Bluetooth Channel Sounding
A key feature of the latest Bluetooth specification—Version 6—is a channel-sounding feature that enables accurate measurement of the distance between two devices: your computer, for example, and the cellphone you have misplaced. In addition to helping consumers find lost items, this technology can be used for asset tracking in industrial environments.
Channel sounding employs a one-to-one topology, where one device acts as an initiator and the other acts as a reflector. Distance between the devices is determined through phase measurements, the round-trip timing (RTT) of packet exchanges, or both.
Whereas components such as TI’s wireless MCUs can help ensure the security of a Bluetooth link, the channel-sounding capability itself could improve the security of your end application. Consider a vehicle wireless key fob, for example. In a common man-in-the-middle relay attack, a hacker can copy your fob’s code and replay it to steal your vehicle. However, a hacker’s equipment can’t replicate Bluetooth channel sounding’s RTT packet exchanges. With channel sounding, your key fob must physically be within a certain distance of your door lock before the lock will open, foiling the hacker’s ability to falsify your key’s signal with his own equipment.

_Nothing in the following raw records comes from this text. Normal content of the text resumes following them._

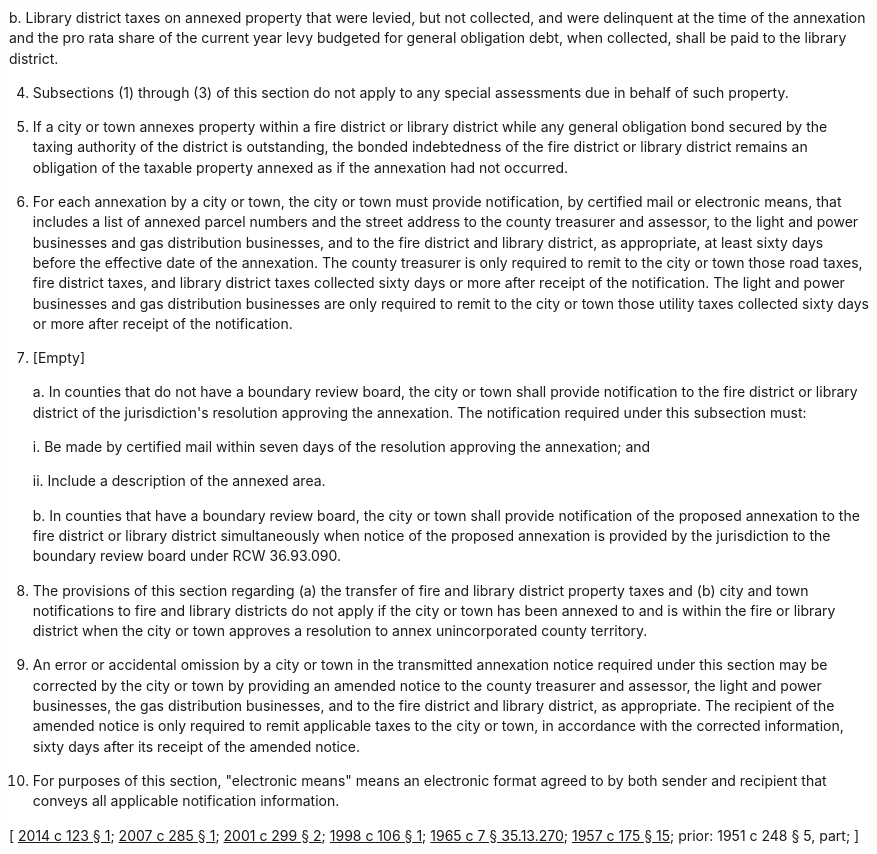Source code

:    b. Library district taxes on annexed property that were levied, but not collected, and were delinquent at the time of the annexation and the pro rata share of the current year levy budgeted for general obligation debt, when collected, shall be paid to the library district.

4. Subsections (1) through (3) of this section do not apply to any special assessments due in behalf of such property.

5. If a city or town annexes property within a fire district or library district while any general obligation bond secured by the taxing authority of the district is outstanding, the bonded indebtedness of the fire district or library district remains an obligation of the taxable property annexed as if the annexation had not occurred.

6. For each annexation by a city or town, the city or town must provide notification, by certified mail or electronic means, that includes a list of annexed parcel numbers and the street address to the county treasurer and assessor, to the light and power businesses and gas distribution businesses, and to the fire district and library district, as appropriate, at least sixty days before the effective date of the annexation. The county treasurer is only required to remit to the city or town those road taxes, fire district taxes, and library district taxes collected sixty days or more after receipt of the notification. The light and power businesses and gas distribution businesses are only required to remit to the city or town those utility taxes collected sixty days or more after receipt of the notification.

7. [Empty]

   a. In counties that do not have a boundary review board, the city or town shall provide notification to the fire district or library district of the jurisdiction's resolution approving the annexation. The notification required under this subsection must:

      i. Be made by certified mail within seven days of the resolution approving the annexation; and

      ii. Include a description of the annexed area.

   b. In counties that have a boundary review board, the city or town shall provide notification of the proposed annexation to the fire district or library district simultaneously when notice of the proposed annexation is provided by the jurisdiction to the boundary review board under RCW 36.93.090.

8. The provisions of this section regarding (a) the transfer of fire and library district property taxes and (b) city and town notifications to fire and library districts do not apply if the city or town has been annexed to and is within the fire or library district when the city or town approves a resolution to annex unincorporated county territory.

9. An error or accidental omission by a city or town in the transmitted annexation notice required under this section may be corrected by the city or town by providing an amended notice to the county treasurer and assessor, the light and power businesses, the gas distribution businesses, and to the fire district and library district, as appropriate. The recipient of the amended notice is only required to remit applicable taxes to the city or town, in accordance with the corrected information, sixty days after its receipt of the amended notice.

10. For purposes of this section, "electronic means" means an electronic format agreed to by both sender and recipient that conveys all applicable notification information.

\[ [2014 c 123 § 1](https://lawfilesext.leg.wa.gov/biennium/2013-14/Pdf/Bills/Session%20Laws/House/2433-S.SL.pdf?cite=2014%20c%20123%20§%201); [2007 c 285 § 1](https://lawfilesext.leg.wa.gov/biennium/2007-08/Pdf/Bills/Session%20Laws/Senate/5836-S.SL.pdf?cite=2007%20c%20285%20§%201); [2001 c 299 § 2](https://lawfilesext.leg.wa.gov/biennium/2001-02/Pdf/Bills/Session%20Laws/Senate/5638-S.SL.pdf?cite=2001%20c%20299%20§%202); [1998 c 106 § 1](https://lawfilesext.leg.wa.gov/biennium/1997-98/Pdf/Bills/Session%20Laws/House/2411-S.SL.pdf?cite=1998%20c%20106%20§%201); [1965 c 7 § 35.13.270](https://leg.wa.gov/CodeReviser/documents/sessionlaw/1965c7.pdf?cite=1965%20c%207%20§%2035.13.270); [1957 c 175 § 15](https://leg.wa.gov/CodeReviser/documents/sessionlaw/1957c175.pdf?cite=1957%20c%20175%20§%2015); prior: 1951 c 248 § 5, part; \]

TI offers a video that shows Bluetooth channel sounding implemented using a TI CC2745 automotive SimpleLink Bluetooth 6.0 LE wireless MCU. The CC2745 includes an algorithm-processing unit (APU) that can execute distance-estimation algorithms in as little as 15 ms.
In the video demo, a CC2745 launchpad board with a multiple-antenna booster pack mounted on a car door serves as the channel-sounding initiator. An identical configuration carried by a person outside the vehicle serves as the reflector (Fig. 3). The demo produces a plot showing the distance from initiator to reflector with minimal latency, as shown in the Figure 3 inset. To help you quickly test and customize channel-sounding and other Bluetooth designs, TI offers out-of-the-box algorithms, evaluation boards, and antenna reference designs.